Pas de grand remplacement

« Il y a un petit côté honteux », reconnaît Thomas Faizant. Dire qu’on utilise l’intelligence artificielle n’est pas chose aisée. Mais, de l’avis de tous, c’est une erreur. L’IA se repère quand les fruits du travail sont livrés bruts ; le résultat sonne alors faux. On n’ose pas non plus dire que l’on ne sait pas. « Dans l’événementiel, comme dans le marketing ou dans la publicité, on a beaucoup gagné grâce à l’IA, mais on a aussi beaucoup perdu, dixit Thomas Mathieu.
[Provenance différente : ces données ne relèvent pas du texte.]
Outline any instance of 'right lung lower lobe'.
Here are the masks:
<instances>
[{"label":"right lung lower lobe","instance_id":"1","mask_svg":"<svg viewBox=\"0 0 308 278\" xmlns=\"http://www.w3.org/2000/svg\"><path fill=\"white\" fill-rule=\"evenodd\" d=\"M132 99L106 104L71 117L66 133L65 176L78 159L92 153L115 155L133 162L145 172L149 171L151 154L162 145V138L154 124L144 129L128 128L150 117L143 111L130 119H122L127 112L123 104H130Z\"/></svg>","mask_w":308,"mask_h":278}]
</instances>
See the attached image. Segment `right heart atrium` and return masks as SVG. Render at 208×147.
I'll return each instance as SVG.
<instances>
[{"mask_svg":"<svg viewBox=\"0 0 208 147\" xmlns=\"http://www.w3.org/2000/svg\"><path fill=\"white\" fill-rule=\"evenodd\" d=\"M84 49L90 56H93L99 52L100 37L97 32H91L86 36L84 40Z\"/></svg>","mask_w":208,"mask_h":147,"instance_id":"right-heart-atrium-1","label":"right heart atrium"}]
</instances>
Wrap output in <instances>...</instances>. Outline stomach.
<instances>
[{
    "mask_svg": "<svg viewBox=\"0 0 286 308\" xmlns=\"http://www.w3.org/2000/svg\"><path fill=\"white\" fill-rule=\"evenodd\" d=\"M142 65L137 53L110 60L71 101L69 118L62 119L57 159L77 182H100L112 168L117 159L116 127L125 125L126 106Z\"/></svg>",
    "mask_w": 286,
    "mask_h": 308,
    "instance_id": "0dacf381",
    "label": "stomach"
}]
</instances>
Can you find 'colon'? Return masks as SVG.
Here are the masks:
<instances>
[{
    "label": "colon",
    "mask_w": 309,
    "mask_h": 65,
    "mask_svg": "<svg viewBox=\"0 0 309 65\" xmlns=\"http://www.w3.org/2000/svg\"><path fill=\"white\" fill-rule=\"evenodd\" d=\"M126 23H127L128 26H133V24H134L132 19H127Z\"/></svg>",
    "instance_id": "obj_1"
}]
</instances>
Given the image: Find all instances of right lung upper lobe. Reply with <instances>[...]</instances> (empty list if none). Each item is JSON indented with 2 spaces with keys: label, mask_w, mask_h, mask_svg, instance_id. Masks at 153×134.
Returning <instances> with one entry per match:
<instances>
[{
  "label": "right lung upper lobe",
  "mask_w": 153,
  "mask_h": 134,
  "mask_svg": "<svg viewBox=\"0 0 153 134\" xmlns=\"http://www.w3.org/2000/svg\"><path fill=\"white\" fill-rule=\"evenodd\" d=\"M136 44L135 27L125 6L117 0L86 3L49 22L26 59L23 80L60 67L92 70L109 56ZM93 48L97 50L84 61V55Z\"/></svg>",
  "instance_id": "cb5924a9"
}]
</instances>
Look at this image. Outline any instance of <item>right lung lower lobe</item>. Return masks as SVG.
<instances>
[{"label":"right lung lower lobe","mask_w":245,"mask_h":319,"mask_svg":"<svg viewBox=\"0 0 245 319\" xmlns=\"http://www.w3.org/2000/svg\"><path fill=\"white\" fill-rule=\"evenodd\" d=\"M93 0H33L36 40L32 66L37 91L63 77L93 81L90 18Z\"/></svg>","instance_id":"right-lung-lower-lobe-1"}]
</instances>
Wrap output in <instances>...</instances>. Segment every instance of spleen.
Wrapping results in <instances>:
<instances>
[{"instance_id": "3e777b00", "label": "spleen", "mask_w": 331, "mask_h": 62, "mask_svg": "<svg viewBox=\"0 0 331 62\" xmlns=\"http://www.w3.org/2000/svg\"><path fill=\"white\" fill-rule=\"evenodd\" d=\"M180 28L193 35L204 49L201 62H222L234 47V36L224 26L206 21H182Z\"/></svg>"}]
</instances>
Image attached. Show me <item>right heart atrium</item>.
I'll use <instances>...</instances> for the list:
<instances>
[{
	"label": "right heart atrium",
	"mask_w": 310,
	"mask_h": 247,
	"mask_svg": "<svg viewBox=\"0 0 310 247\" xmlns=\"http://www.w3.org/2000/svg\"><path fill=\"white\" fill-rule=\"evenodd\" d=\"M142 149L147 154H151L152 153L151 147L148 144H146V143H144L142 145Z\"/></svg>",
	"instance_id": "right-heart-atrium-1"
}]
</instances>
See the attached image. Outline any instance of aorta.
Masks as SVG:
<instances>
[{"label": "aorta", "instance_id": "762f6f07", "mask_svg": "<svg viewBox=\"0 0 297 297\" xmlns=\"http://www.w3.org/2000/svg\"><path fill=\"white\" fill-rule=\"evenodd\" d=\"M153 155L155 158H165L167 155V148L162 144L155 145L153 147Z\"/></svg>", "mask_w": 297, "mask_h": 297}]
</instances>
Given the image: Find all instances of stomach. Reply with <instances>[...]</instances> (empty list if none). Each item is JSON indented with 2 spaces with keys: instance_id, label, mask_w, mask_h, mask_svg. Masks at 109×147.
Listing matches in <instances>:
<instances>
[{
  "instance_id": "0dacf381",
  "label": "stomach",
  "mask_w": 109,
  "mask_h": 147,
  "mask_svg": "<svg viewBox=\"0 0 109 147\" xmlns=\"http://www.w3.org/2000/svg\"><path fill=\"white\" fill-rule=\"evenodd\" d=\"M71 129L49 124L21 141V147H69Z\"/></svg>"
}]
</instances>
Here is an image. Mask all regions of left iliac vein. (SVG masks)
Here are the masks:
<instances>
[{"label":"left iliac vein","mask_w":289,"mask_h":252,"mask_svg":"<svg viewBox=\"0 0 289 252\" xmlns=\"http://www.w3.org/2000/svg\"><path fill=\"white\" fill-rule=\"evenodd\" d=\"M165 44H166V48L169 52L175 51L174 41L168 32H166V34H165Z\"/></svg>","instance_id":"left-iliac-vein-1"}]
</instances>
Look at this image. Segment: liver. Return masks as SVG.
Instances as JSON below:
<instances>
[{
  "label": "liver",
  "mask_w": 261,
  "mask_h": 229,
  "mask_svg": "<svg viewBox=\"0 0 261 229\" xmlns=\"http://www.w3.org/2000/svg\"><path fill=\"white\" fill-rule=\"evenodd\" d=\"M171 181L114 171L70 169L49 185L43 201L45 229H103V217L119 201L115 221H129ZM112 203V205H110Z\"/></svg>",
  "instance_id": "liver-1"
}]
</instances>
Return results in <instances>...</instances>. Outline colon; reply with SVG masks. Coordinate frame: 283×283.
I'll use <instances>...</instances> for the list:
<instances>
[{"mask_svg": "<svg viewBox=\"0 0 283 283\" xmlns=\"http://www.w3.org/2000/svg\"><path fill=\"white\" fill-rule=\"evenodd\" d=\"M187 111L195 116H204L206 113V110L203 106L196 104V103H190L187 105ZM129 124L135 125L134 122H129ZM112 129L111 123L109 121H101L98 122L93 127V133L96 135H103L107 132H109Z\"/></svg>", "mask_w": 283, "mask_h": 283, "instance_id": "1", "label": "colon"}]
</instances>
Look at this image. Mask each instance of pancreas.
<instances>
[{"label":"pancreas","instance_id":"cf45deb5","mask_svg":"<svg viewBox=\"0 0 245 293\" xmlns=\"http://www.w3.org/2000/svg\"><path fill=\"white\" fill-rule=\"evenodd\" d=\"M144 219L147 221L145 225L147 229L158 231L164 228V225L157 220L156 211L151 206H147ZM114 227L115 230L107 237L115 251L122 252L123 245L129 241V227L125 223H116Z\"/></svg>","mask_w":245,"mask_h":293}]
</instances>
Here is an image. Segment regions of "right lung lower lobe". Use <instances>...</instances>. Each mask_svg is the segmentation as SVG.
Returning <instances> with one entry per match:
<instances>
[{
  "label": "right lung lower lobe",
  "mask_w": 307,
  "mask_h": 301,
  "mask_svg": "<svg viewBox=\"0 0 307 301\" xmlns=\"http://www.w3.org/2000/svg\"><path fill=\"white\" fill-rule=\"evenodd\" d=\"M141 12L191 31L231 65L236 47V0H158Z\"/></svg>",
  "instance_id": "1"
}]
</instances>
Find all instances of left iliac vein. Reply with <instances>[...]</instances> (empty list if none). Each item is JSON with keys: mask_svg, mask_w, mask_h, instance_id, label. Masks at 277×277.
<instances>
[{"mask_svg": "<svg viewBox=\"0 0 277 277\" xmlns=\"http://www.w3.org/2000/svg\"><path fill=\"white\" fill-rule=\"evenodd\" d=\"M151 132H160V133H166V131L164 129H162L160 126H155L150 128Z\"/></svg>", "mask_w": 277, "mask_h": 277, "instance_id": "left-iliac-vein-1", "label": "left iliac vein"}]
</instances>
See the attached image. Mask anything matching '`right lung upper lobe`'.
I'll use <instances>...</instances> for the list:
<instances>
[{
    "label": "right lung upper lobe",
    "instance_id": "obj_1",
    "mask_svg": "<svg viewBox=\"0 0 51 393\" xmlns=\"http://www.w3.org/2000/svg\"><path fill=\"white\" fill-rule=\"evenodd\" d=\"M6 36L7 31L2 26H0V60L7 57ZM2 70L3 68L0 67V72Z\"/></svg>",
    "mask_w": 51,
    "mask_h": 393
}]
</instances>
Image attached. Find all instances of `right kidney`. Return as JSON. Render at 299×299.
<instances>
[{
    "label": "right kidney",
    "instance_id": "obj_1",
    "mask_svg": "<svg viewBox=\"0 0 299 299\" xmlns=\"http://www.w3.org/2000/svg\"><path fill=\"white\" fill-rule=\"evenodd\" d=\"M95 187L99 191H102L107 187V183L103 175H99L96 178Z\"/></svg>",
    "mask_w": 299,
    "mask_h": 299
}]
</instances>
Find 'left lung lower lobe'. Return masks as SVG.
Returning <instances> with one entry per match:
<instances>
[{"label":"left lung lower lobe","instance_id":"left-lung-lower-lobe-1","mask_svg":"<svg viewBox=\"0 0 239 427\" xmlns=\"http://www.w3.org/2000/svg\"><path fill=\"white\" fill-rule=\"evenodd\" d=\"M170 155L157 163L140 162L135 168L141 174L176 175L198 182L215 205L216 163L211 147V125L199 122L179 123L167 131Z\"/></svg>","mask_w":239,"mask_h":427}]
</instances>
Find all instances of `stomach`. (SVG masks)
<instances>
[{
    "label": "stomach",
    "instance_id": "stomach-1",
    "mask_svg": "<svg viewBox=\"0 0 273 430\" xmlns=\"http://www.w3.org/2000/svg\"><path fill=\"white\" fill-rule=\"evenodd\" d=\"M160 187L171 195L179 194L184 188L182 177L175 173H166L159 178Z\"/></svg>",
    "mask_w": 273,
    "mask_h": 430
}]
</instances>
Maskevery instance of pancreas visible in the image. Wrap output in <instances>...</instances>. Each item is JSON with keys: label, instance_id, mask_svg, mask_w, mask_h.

La seule chose à faire : prendre la vague et surfer dessus pour ne pas être noyé. »

Si les optimistes sont nombreux, la méfiance est palpable. Et d’ailleurs, rares sont les dirigeants d’agence à envisager des recrutements en 2024, voire à horizon 2025. Le contexte économique et les bouleversements générés par l’IA poussent à la prudence. Thomas Mathieu interroge : « Le nombre d’étudiants formés pour ce secteur n’a cessé d’augmenter ces dernières années, comment allons-nous faire ? On aura du mal à recruter tous ces jeunes diplômés. On surestime l’impact à court terme, et on le sous-estime à long terme. Comme toujours. »

En revanche, « on a un vrai sujet de formation, d’acculturation », note Agathe Sammut. À travers la Comeeti Académie, le média a déjà accompagné 500 professionnels en une petite année pour apprivoiser cet outil. « Ce n’est qu’un outil, ce n’est pas un cerveau… Le grand remplacement dans l’événementiel n’est pas pour maintenant », assure la dirigeante.